→ Work required: Go through the data below line by line. Give only the number of lines that contain "light".

→ Supplied entries:
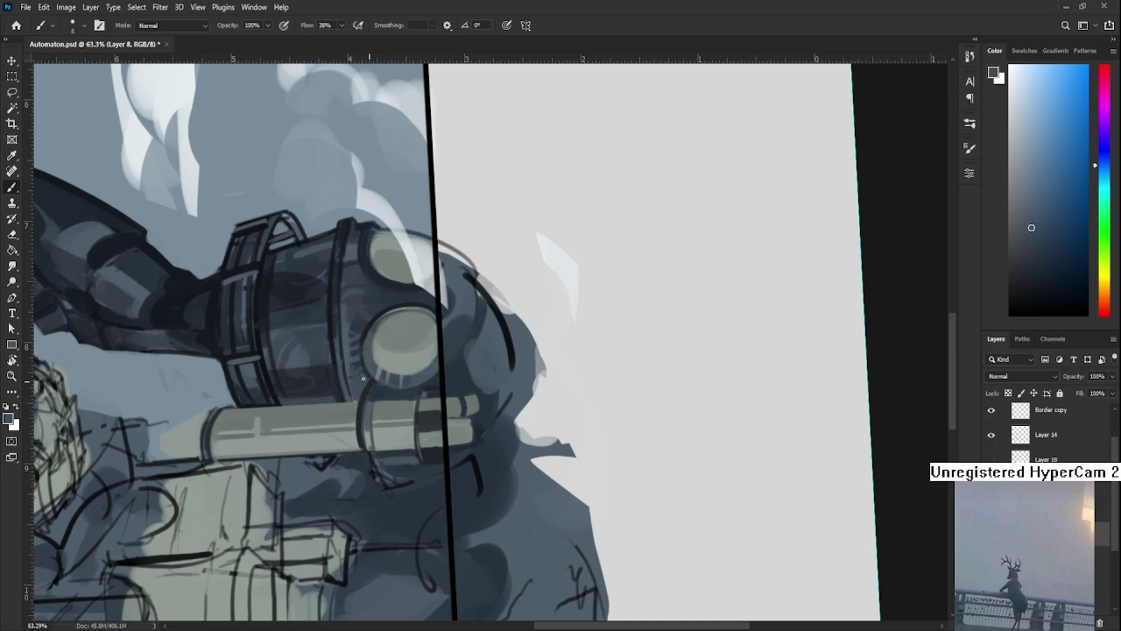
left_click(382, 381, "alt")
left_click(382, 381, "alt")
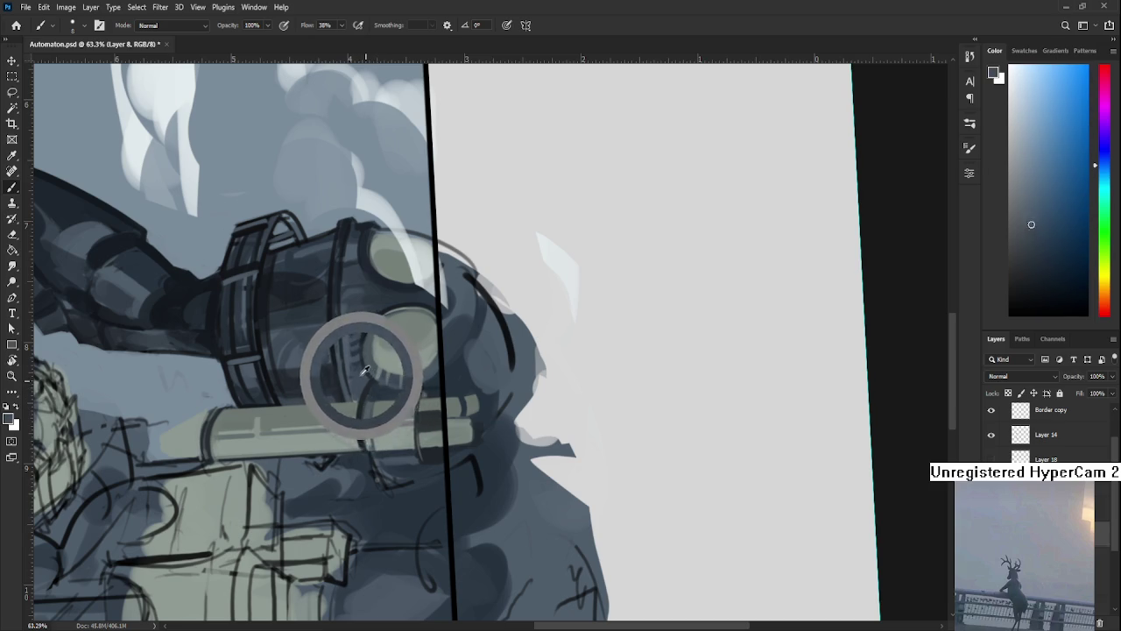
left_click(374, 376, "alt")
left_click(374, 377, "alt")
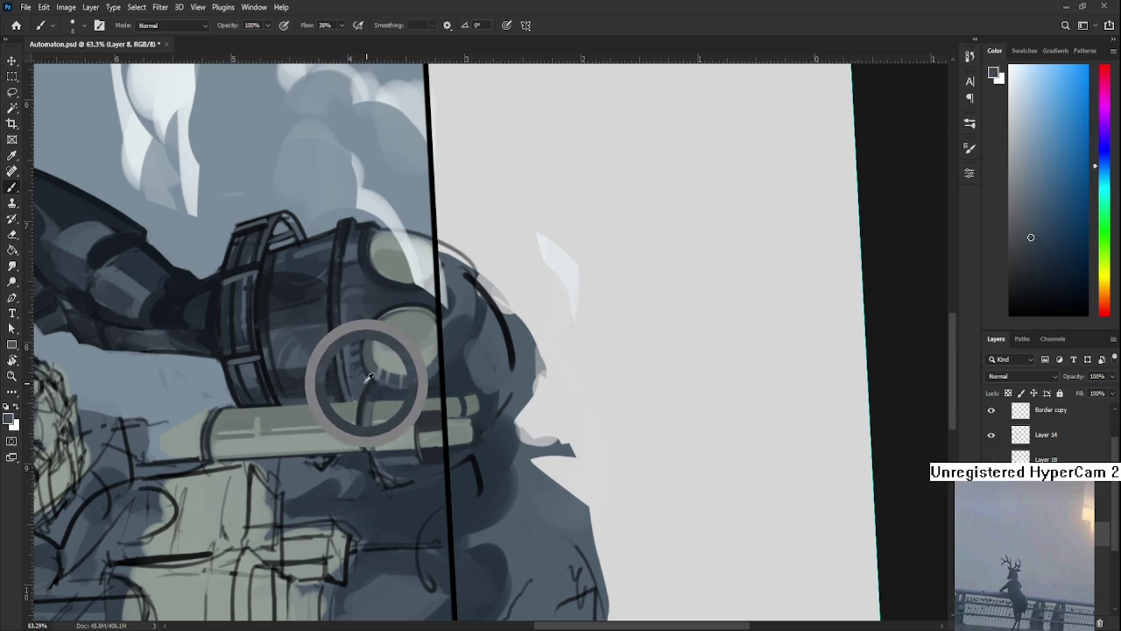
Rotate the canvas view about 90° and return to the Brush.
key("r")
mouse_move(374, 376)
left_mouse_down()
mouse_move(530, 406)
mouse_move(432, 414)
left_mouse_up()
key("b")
* * *
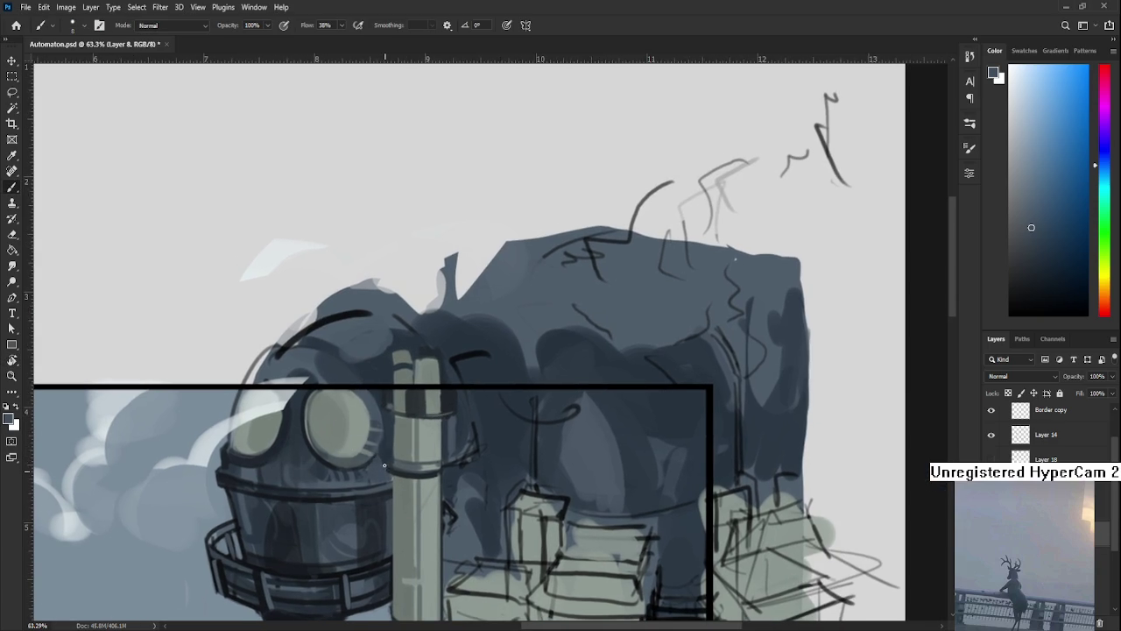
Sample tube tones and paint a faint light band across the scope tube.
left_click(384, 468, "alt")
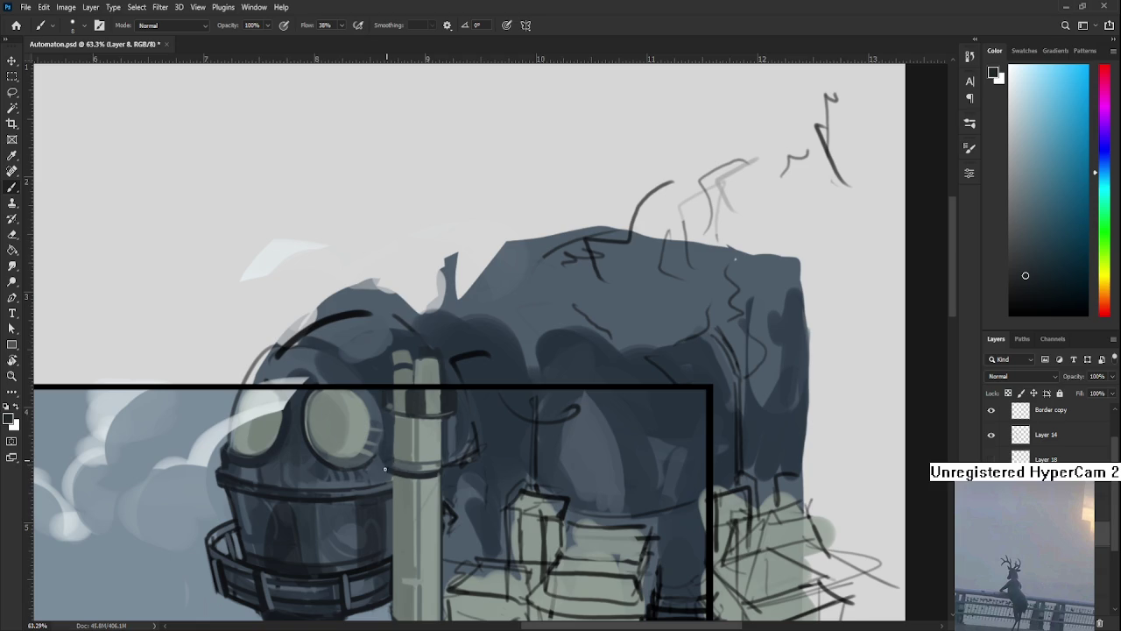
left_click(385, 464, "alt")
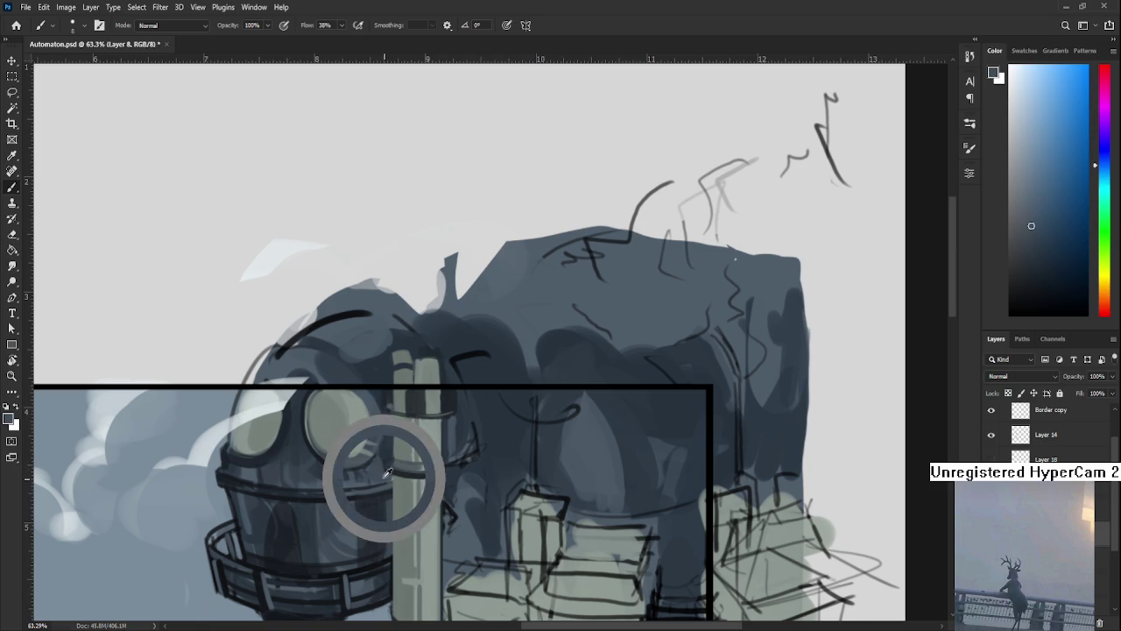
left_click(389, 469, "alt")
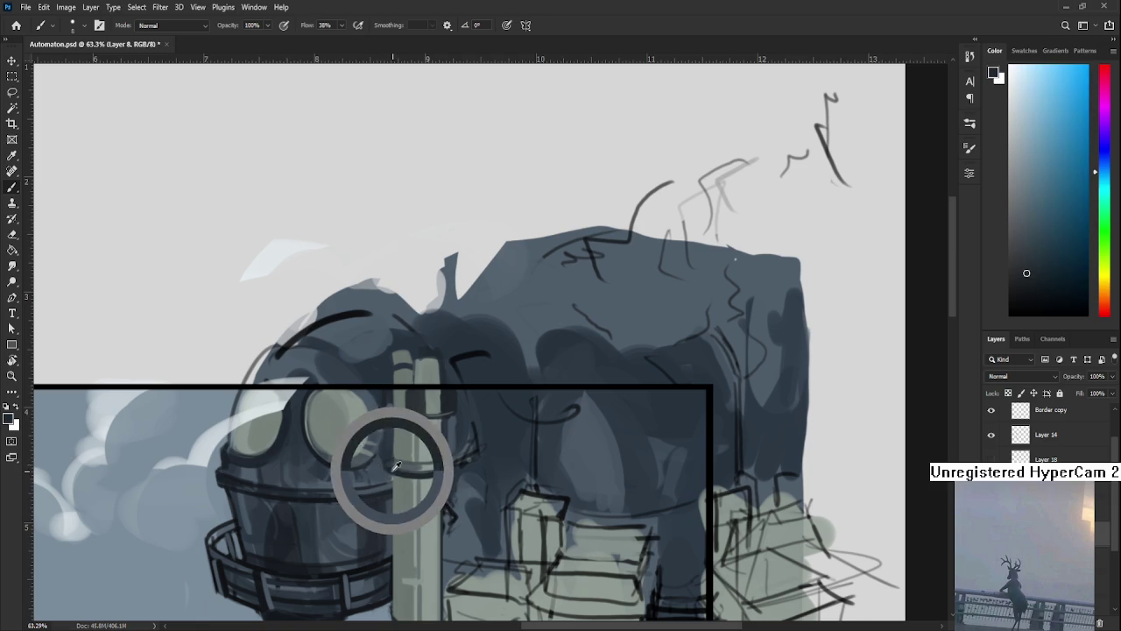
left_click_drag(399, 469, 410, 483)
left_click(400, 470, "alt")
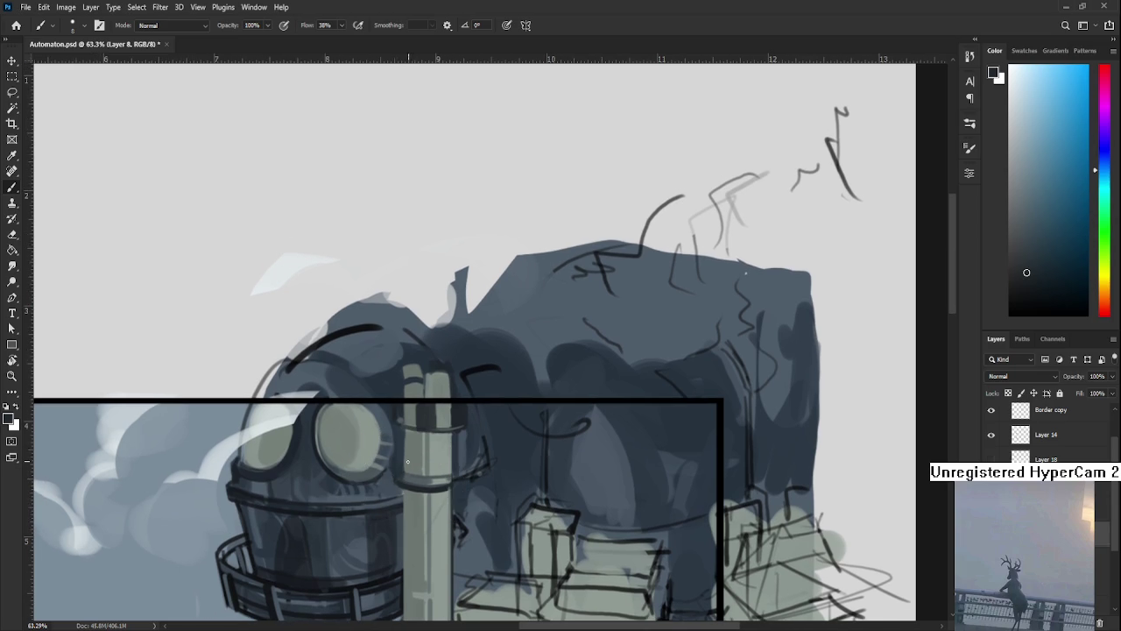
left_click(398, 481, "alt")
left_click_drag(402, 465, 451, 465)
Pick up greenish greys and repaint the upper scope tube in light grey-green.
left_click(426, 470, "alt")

→ Worked solution: 2